I must be in a bubble in our turbulent seas, to be immersed in the beauty of the Italian marchioness taking over the island, especially when she pronounces its name.

Eeedra,” she purrs, which makes me feel a little inelegant that, in my head, I always forget not to pronounce it, like any foreigner on the island would, especially an English speaker like me, as hai-druhh, similar to any word with the letters hyd like hydrogen or hydrant or hydraulics.

Hydra is the current denomination of Hydrea, by which the island was once called. The name is from the Greek word for water, and now as I see Sophia emerging onto the shore, dripping in a sea-drenched, form-revealing dress and singing “T’in’afto pou to lene agape,” what is this they call love, in her modern, just-learned Greek, I feel very fluid, very free.
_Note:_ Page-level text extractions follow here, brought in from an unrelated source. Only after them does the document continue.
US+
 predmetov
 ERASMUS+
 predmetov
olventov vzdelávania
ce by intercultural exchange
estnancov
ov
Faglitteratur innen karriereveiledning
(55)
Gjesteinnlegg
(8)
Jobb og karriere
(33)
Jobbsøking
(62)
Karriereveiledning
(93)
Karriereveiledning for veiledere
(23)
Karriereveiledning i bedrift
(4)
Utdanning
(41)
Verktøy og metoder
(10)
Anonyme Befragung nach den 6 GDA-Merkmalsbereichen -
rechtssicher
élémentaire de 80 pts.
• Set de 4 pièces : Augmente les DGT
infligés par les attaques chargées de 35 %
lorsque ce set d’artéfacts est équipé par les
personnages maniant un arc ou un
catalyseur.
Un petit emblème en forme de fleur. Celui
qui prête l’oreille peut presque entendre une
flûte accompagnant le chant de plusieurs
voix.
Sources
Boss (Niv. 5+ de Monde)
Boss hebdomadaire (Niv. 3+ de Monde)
Although the world in its entirety is drowning in fear, all hiding behind masks and shields, and staying away from each other, I am afloat in dreams. There is a bit of sand between my toes, above me only sky, blue and bright. The breeze is gentle, whispering a lullaby. As the zephyr gathers speed, blowing away the morning clouds, it rests heavily on my eyelids, almost sending me back to sleep, although I struggle to keep my eyes open while Sophia is within view.

I take a privilege walk and it prompts me to reflect that the only reason I am out of harm’s way is the power of my dreams. I stay in a hamlet called Vlikhós, not too far away, just a 40-minute scenic walk, from the crescent-shaped harbor that is also the main town of Hydra. There is nothing in Vlikhós but a few stonehouses, a couple of tavernas, sweeping views of the Aegean blues and the Peloponnese, and now Sophia…
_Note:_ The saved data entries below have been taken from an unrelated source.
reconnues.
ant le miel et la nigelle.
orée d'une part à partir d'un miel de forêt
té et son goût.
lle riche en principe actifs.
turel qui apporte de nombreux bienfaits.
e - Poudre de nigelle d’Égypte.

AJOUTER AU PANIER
Go hate me that I am quarantined this way, aching for the hydrofoils and the catamarans that have been grounded since the tourists fled on sweeper flights. The horses, mules, and donkeys, which once worked from sunrise to sunset like four-legged taxis to bring holiday revelers and their luggage from the harbor to their hotels and back, are on vacation, mostly just nibbling on the bougainvillea that add vibrant pink, purple, orange, and white to the stone streets, the rocky hillsides, and the many churches and monasteries.

This is me in quarantine, just like you, isolated somewhere in the world. 
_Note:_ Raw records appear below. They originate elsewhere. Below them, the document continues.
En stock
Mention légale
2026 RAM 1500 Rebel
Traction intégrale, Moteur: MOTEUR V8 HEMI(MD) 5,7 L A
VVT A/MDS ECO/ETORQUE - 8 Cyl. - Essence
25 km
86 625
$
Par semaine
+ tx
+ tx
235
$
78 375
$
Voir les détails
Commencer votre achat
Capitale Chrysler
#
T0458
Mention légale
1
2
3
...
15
Just like you, I feel alone and restless, even in the surrounds of cheery cyclamen and poppies swaying to birdsong. 

So I go where the coast is clear, in memory, in fantasy, away from reality, with Sophia for company.


His name is Patxi. Like many born under the Tiger sign of the Chinese zodiac, he is confident and charming, but also impulsive, impetuous, self-indulgent. 

The pandemic had kept him in a cage. While he enjoyed the silence and the solitude, busying himself with cleaning up the flat and tinkering with every appliance and the furniture, it had been over 100 days. 

When Patxi received an invitation to a secret gettogether, it was a carrot dangled in front of his face, especially when his friend said there would only be four of them. He was about to explode with cabin fever and, so virus or not, even if it were the Titanic, he’d climb aboard without thinking twice.  

At the party, at a bar he used to frequent that had been closed because of the crisis, there were three times more people than Patxi was told, but the place was a happy memory, so were some of the people, although most were strangers, including two club DJs. 

Lost in the party chatter and the music, he could pretend that the pandemic was only a bad dream, although, in the beginning, he tried to maintain a reasonable distance to trick himself into thinking he was being fairly responsible. No sooner than he gulped the last drop of his third Old Fashioned had he found himself gravitating toward the crowd that had by then gathered in the center of the barroom in circles, like rings of fire. Before long, deeper into the night, he was recklessly in contact with anybody who came close enough, shoulder to shoulder, arm in arm, nose to nose, cheek to cheek, lips to lips, skin against skin.

He woke up the morning after on the barroom floor along with the others, in a tangle of flesh, enwrapped in each other’s arms, engulfed in each other’s thighs, noses buried in somebody’s neck. He should have felt filthy, guilty, but he didn’t.

Three days later, still feeling hung over, plagued with fatigue, Patxi coughed. It was dry, raspy, wheezy—and strange.